▶ **CHALLENGE**: Could you write out all the items below again, substituting "town" for "city" and leaving everything else unchanged?

[Stored items]
## START

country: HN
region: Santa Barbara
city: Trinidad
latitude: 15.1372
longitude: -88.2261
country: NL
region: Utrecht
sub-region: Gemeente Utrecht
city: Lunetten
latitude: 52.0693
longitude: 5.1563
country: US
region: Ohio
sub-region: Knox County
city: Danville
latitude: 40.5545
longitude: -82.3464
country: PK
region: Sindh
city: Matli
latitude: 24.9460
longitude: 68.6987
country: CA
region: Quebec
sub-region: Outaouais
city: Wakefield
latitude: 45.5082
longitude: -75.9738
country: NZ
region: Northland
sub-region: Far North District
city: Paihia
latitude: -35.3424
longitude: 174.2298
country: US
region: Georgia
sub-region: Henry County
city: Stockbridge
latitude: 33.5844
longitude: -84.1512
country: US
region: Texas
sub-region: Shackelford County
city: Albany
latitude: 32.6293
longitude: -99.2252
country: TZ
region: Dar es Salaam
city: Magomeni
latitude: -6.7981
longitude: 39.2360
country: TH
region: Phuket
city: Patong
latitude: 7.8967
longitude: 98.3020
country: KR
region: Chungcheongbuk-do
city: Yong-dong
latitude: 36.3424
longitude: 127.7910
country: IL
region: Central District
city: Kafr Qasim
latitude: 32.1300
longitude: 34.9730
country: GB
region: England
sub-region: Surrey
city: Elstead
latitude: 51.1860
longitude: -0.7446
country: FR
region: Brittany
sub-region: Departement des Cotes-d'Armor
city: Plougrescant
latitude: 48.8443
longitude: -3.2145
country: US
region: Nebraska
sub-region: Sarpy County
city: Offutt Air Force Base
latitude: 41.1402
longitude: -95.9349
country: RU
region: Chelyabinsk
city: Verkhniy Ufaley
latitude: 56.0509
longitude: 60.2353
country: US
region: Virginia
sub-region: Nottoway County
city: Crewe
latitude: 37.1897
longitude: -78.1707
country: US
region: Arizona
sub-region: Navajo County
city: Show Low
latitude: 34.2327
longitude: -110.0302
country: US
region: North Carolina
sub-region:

## END

▶ **ANSWER IN FULL**:
country: HN
region: Santa Barbara
town: Trinidad
latitude: 15.1372
longitude: -88.2261
country: NL
region: Utrecht
sub-region: Gemeente Utrecht
town: Lunetten
latitude: 52.0693
longitude: 5.1563
country: US
region: Ohio
sub-region: Knox County
town: Danville
latitude: 40.5545
longitude: -82.3464
country: PK
region: Sindh
town: Matli
latitude: 24.9460
longitude: 68.6987
country: CA
region: Quebec
sub-region: Outaouais
town: Wakefield
latitude: 45.5082
longitude: -75.9738
country: NZ
region: Northland
sub-region: Far North District
town: Paihia
latitude: -35.3424
longitude: 174.2298
country: US
region: Georgia
sub-region: Henry County
town: Stockbridge
latitude: 33.5844
longitude: -84.1512
country: US
region: Texas
sub-region: Shackelford County
town: Albany
latitude: 32.6293
longitude: -99.2252
country: TZ
region: Dar es Salaam
town: Magomeni
latitude: -6.7981
longitude: 39.2360
country: TH
region: Phuket
town: Patong
latitude: 7.8967
longitude: 98.3020
country: KR
region: Chungcheongbuk-do
town: Yong-dong
latitude: 36.3424
longitude: 127.7910
country: IL
region: Central District
town: Kafr Qasim
latitude: 32.1300
longitude: 34.9730
country: GB
region: England
sub-region: Surrey
town: Elstead
latitude: 51.1860
longitude: -0.7446
country: FR
region: Brittany
sub-region: Departement des Cotes-d'Armor
town: Plougrescant
latitude: 48.8443
longitude: -3.2145
country: US
region: Nebraska
sub-region: Sarpy County
town: Offutt Air Force Base
latitude: 41.1402
longitude: -95.9349
country: RU
region: Chelyabinsk
town: Verkhniy Ufaley
latitude: 56.0509
longitude: 60.2353
country: US
region: Virginia
sub-region: Nottoway County
town: Crewe
latitude: 37.1897
longitude: -78.1707
country: US
region: Arizona
sub-region: Navajo County
town: Show Low
latitude: 34.2327
longitude: -110.0302
country: US
region: North Carolina
sub-region:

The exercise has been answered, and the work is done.